Decisão seguiu entendimento de que medicamentos para obesidade não se enquadram nas exceções legais de custeio pelo plano.
O juiz de Direito Gabriel Baldi de Carvalho, da 3ª vara Cível de Limeira/SP, julgou improcedente o pedido de uma beneficiária que buscava o fornecimento dos medicamentos Mounjaro ou Ozempic para o tratamento de obesidade mórbida, além do reembolso de R$ 17,5 mil gastos com a terapia. A decisão fundamentou-se no entendimento de que os fármacos são de uso domiciliar, hipótese excluída da cobertura obrigatória pela legislação e pelo contrato firmado entre as partes, não tendo sido comprovada, no caso concreto, situação excepcional que justificasse o custeio.
A autora da ação relatou que tratamentos anteriores para o seu quadro não apresentaram a eficácia esperada. Por essa razão, seu médico prescreveu a administração semanal de tirzepatida, comercializada como Mounjaro ou Zepbound, ou de semaglutida, conhecida como Ozempic.
A beneficiária sustentou que a negativa da operadora de plano de saúde era abusiva, pleiteando o fornecimento da medicação e dos insumos, bem como o ressarcimento de R$ 17.598, valor que afirmou ter desembolsado para custear o tratamento por conta própria.
Em sua defesa, a operadora argumentou pela regularidade da negativa, reiterando que a legislação e o contrato excluem a cobertura de medicamentos de uso domiciliar e de tratamentos voltados ao emagrecimento estético.
A empresa também invocou a taxatividade do rol da ANS e contestou o pedido de ressarcimento financeiro. Durante o trâmite processual, o juízo inverteu o ônus da prova e determinou a elaboração de uma nota técnica pelo NATJUS (Núcleo de Apoio Técnico do Poder Judiciário).
Ao analisar o mérito, o magistrado reconheceu que a relação entre as partes é regida pelo Código de Defesa do Consumidor (CDC), conforme a súmula 608 do STJ. Ressaltou, contudo, que a aplicação das normas consumeristas não invalida os limites estabelecidos pela lei 9.656/98 e pelo contrato do plano de saúde.

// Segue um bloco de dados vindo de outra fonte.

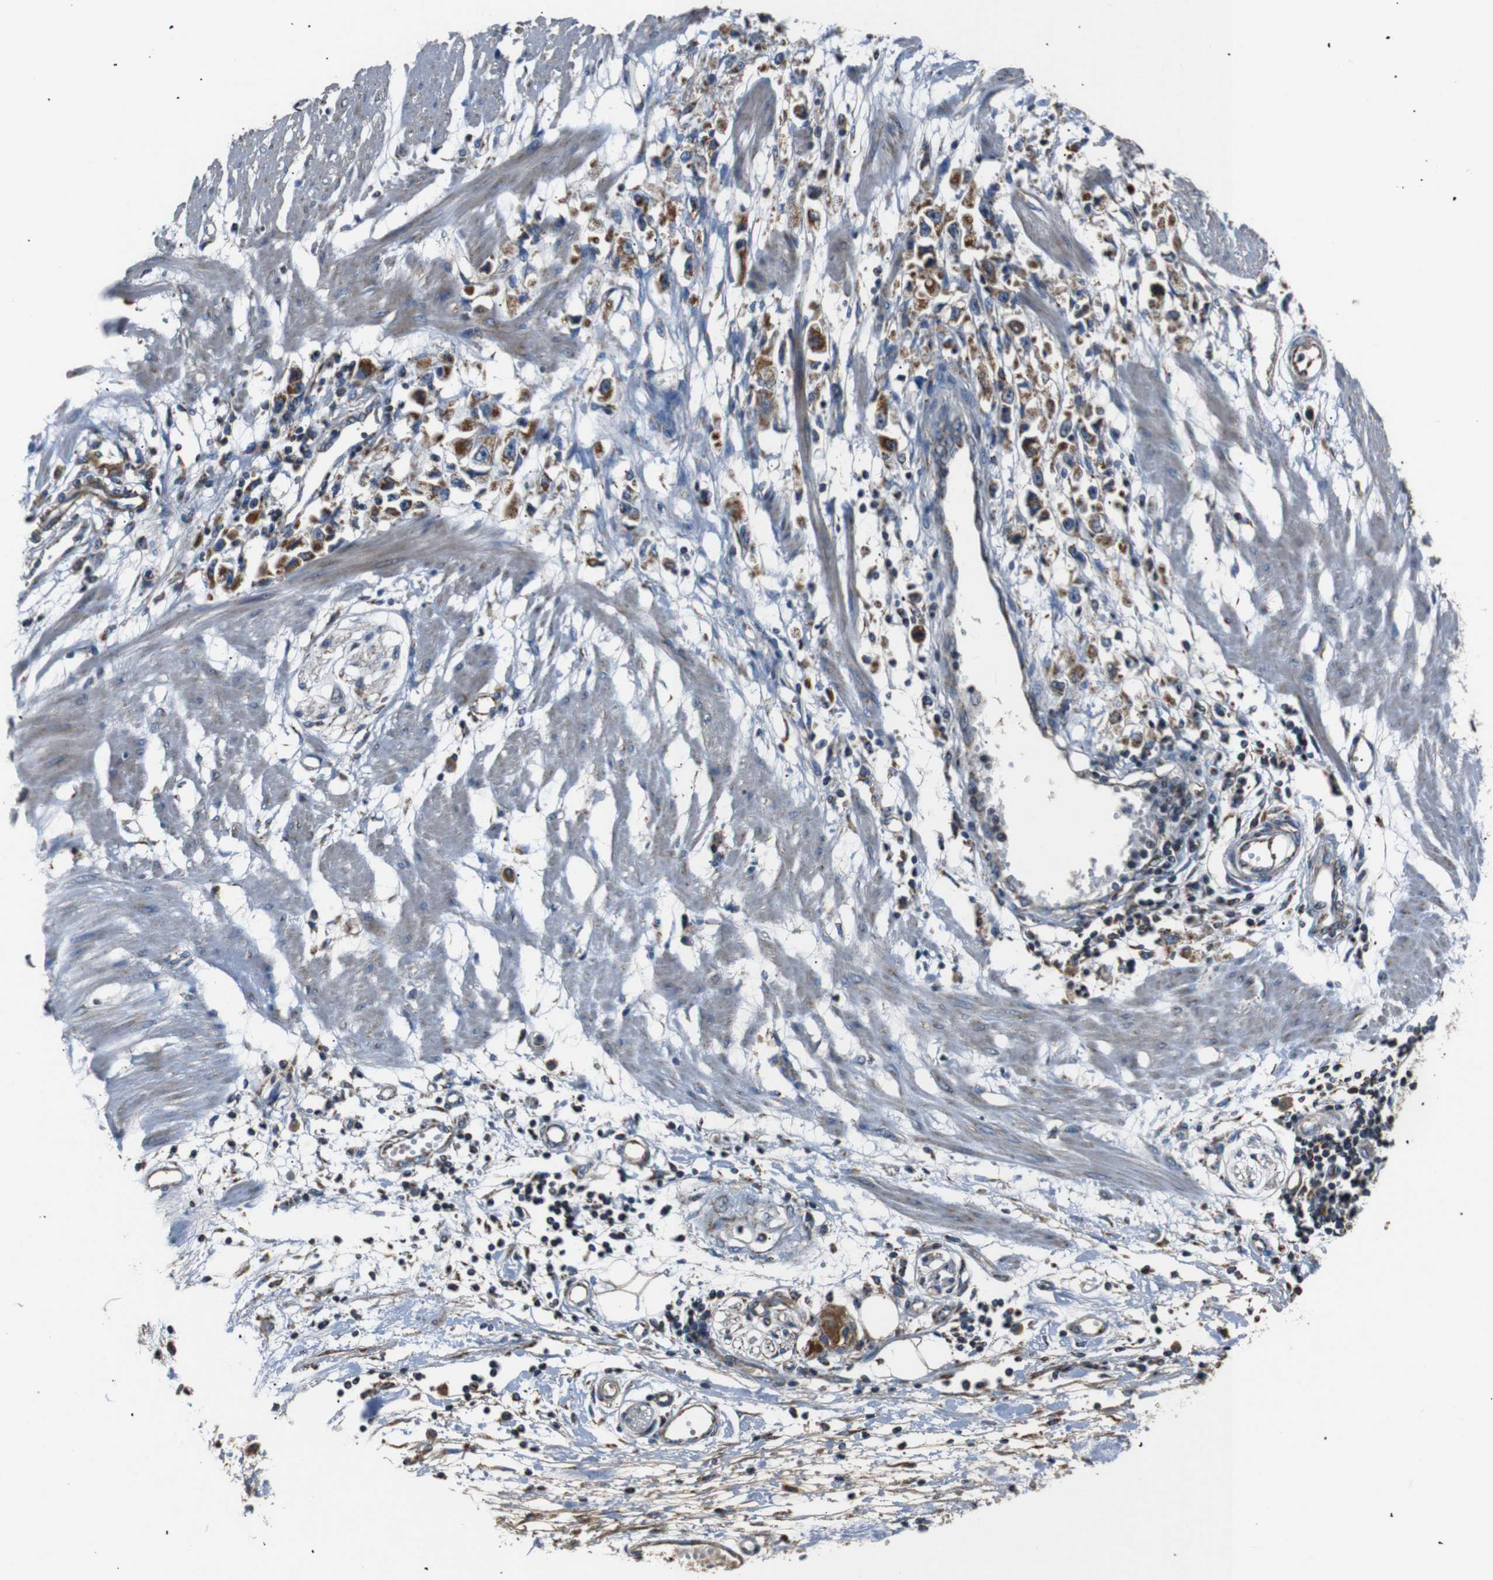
{"staining": {"intensity": "moderate", "quantity": ">75%", "location": "cytoplasmic/membranous"}, "tissue": "stomach cancer", "cell_type": "Tumor cells", "image_type": "cancer", "snomed": [{"axis": "morphology", "description": "Adenocarcinoma, NOS"}, {"axis": "topography", "description": "Stomach"}], "caption": "Stomach cancer stained with DAB immunohistochemistry (IHC) displays medium levels of moderate cytoplasmic/membranous expression in about >75% of tumor cells.", "gene": "NETO2", "patient": {"sex": "female", "age": 59}}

Segundo o juiz, como a tirzepatida e a semaglutida são aplicadas pela própria paciente, fora de ambiente hospitalar ou ambulatorial, elas se caracterizam como medicamentos de uso domiciliar. O magistrado destacou que o art. 10, inciso VI, da lei 9.656/98 exclui da cobertura obrigatória o fornecimento de medicamentos para tratamento domiciliar.
A sentença pontuou que as exceções legais abrangem apenas tratamentos antineoplásicos orais e aqueles administrados em regime de internação domiciliar, hipóteses nas quais o caso da autora não se enquadrava.

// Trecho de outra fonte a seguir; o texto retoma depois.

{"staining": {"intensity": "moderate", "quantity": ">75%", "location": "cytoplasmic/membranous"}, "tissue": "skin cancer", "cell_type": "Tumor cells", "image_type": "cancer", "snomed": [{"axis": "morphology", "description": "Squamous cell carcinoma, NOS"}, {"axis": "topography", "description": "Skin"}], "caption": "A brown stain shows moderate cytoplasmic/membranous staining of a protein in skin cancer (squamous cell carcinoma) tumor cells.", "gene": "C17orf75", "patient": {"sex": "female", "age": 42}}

Além disso, o juiz considerou os critérios da lei 14.454/22 para a cobertura de tratamentos não incluídos no rol da ANS, que exige a demonstração da eficácia à luz da medicina baseada em evidências.

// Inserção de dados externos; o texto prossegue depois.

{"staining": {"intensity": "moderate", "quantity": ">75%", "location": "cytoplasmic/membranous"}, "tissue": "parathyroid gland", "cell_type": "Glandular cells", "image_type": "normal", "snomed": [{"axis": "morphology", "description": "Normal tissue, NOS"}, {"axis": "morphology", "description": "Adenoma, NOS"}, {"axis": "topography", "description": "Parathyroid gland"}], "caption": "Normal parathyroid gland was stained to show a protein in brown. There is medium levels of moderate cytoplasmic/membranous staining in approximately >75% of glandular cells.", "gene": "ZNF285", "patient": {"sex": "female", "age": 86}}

No caso em tela, a Nota Técnica 2.463/26 do NATJUS/SP foi desfavorável ao fornecimento. Ao avaliar a semaglutida, o órgão apontou a ausência de evidências clínicas robustas que demonstrassem vantagem indispensável do medicamento para o tratamento da autora, além da inexistência de indicação excepcional comprovada.
Intimada a se manifestar sobre a conclusão técnica, a beneficiária não apresentou elementos capazes de afastá-la. Diante disso, o juiz considerou lícita a negativa da operadora e rejeitou o pedido de reembolso, por não reconhecer ato ilícito ou descumprimento contratual.